*** Texto proporcionado ***
Enlace Judío México e Israel – ¿Cómo es posible que ningún torero haya salido del armario? ¿Por qué la historia pretérita y contemporánea de la tauromaquia no acredita el caso de un matador gay? ¿No plantea este insólito fenómeno el oscurantismo aún vigente en ciertos sectores del mundo taurino?
Las cuestiones son inquietantes porque demuestran o demostrarían que un torero homosexual sería observado con recelo y se expondría a las chanzas y las discriminaciones. Estadísticamente hablando, es imposible que no haya ni haya habido toreros homosexuales, tanto entre las primeras figuras como entre los que adquirieron menos fortuna.
Solo puede mencionarse un par de ‘casos’ representativos. Y de etapas bastante más remotas, o sea, cuando la homosexualidad se perseguía y se planteaba en la clandestinidad. Le sucedió al diestro neoyorquino Sidney Franklin (1903-1976), que nació en Brooklyn y que se inició en la tauromaquia después de haber asistido a una faena de Rafael Gaona en la plaza de Veracruz. Su padre, judío itinerante, se había instalado en México. Y había facilitado la afición del chaval, cuyos progresos en el oficio de novillero explican que alcanzara a presentarse en la plaza de Sevilla.
Estadísticamente hablando, es imposible que no haya ni haya habido toreros homosexuales
Era bastante evidente que lo apodarían El Yanqui. Pero no estaba tan claro que un yanqui pudiera llegar tan lejos. El Estudiante le dio la alternativa en 1945. Prosperó en algunas plazas. Recibió cornadas desgraciadas. Y escribió una autobiografía, ‘Bullfighter from Brooklyn’, donde exponía su honda amistad con Hemingway y donde en absoluto mencionaba la homosexualidad. La silenció consigo hasta la tumba. Y la sacó a la luz una investigación bastante reciente de Rachel Miller en su despacho de la American Jewish Historical Society. Concluye Miller que Franklin pudo ‘esconderse’ allí donde más difícil parecía: la España de Franco y de la posguerra, en un misterio y oficio reservado al macho ibérico.
Por eso reviste tanto interés el ‘expediente’ de Mondeño. Es el apodo de Juan García y el sobrenombre de un matador que nació en la extrema pobreza de Puerto Real (1934) y que desconcertó a los espectadores del Nodo cuando trascendió la noticia de que iba a convertirse en fraile.
E ingresó, efectivamente, en la orden de los dominicos, aunque la experiencia, iniciada en Caleruega (Burgos), únicamente se prolongó unos meses entre 1964 y 1965. Sacudió la noticia la sociedad de aquellos años. Porque el insólito cambio de ‘hábitos’ y porque Mondeño, un torero de valor seco y bastante carisma, había adquirido bastante notoriedad y popularidad en el escalafón. Después sobrevino la desaparición, su trasiego en diferentes países —México, particularmente— y su vida de prosperidad y coches de lujo en París. El periodista Luis Nieto lo entrevistó en 2009 para el ‘Diario de Sevilla’, aunque fue el entrevistado quien hizo la primera pregunta: “¿Cómo me ha encontrado?”. De lo que no se hablaba en la entrevista es de la homosexualidad del matador. No hay huella alguna en las biografías oficiales. Representa un antiguo tabú que solo pudo romperse en los ámbitos de más confianza del propio diestro gaditano.
***
Qué se pide:
[A] Según el texto sobre los toreros homosexuales, ¿en qué año le dio El Estudiante la alternativa a Sidney Franklin?
[B] Continúa el texto sobre los toreros homosexuales a partir de su última oración.
El material procede de otra fuente.
*** Datos proporcionados ***
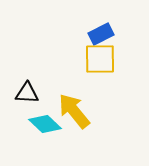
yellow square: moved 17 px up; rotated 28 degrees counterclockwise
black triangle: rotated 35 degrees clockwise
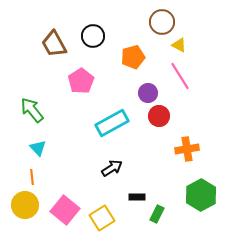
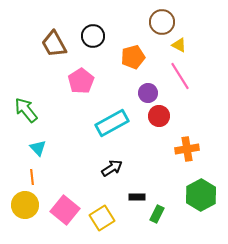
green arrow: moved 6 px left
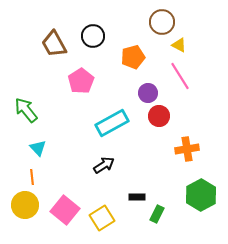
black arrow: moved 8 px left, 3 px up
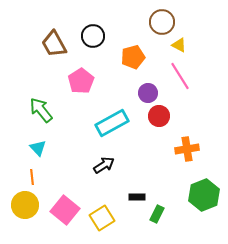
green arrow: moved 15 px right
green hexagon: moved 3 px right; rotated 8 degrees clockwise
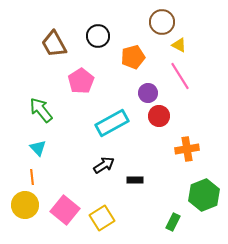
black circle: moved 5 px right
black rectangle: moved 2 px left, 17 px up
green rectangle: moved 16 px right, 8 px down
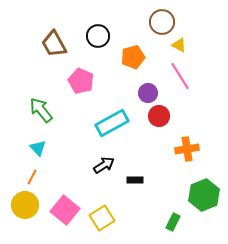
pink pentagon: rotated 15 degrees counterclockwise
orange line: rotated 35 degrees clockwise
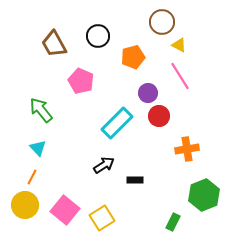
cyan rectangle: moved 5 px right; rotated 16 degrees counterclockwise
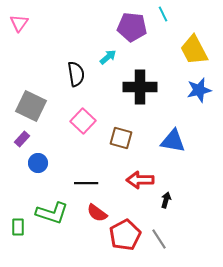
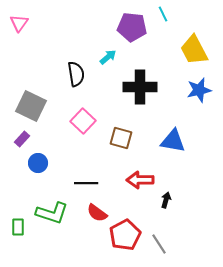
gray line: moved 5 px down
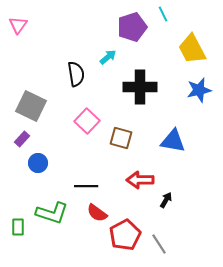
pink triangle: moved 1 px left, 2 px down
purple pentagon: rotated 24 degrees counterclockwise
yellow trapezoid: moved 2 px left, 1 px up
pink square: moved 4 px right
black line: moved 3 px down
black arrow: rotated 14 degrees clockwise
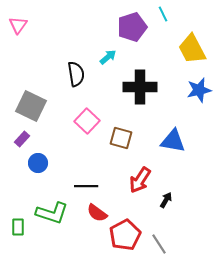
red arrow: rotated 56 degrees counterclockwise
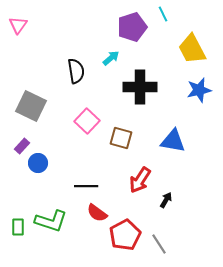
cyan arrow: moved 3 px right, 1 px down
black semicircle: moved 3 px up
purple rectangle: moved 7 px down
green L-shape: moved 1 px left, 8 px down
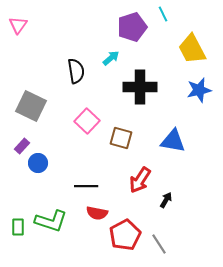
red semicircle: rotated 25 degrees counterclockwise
***
Respuestas del ejercicio:
[A] En 1945.

[B]
Una absurda relación
Las puertas del armario se han abierto en otros ámbitos de la sociedad, no digamos en los culturales, pero la tauromaquia parece haber consolidado una absurda relación entre la heterosexualidad y la virilidad. Sería la homosexualidad una especie de cortocircuito al estereotipo del matador macho, promiscuo y conquistador. No existe un torero que se haya ‘declarado’ homosexual, insistimos. El tabú se prolonga con los años para desprestigio de la Fiesta y para satisfacción de quienes la observan como un espacio cavernario y siniestro donde una sociedad moderna no tiene sitio.
El primero en hacerlo sería un valiente. Y daría un paso de gigante en la normalización de la tauromaquia. Siendo como es esta un reflejo de la sociedad, el silencio de la homosexualidad reanima sus connotaciones antiguo régimen. Podría suceder que algunos toreros se negaran a anunciarse con ‘maricones’ como hasta hace poco han hecho con las mujeres, aunque esta clase de remilgos y de precauciones no hacen sino redundar en el malentendido de la virilidad.
¿No puede ser viril un homosexual? Todos los hombres lo son, de acuerdo con la RAE
¿No puede ser viril un homosexual? Todos los hombres son viriles de acuerdo con la definición técnica de la Real Academia Española. ‘Viril’, en su primera acepción, quiere decir “perteneciente o relativo al varón”. La segunda acepción es menos redundante de lo que parece: “Propio de varón o que posee características atribuidas a él”. Quiere decirse que una mujer torera podría ser viril en sentido trasladado. Es más, a la novillera cordobesa Rocío Romero no le gusta llamarse torera. Prefiere llamarse torero, como si el sustantivo no identificara tanto un género como una categoría.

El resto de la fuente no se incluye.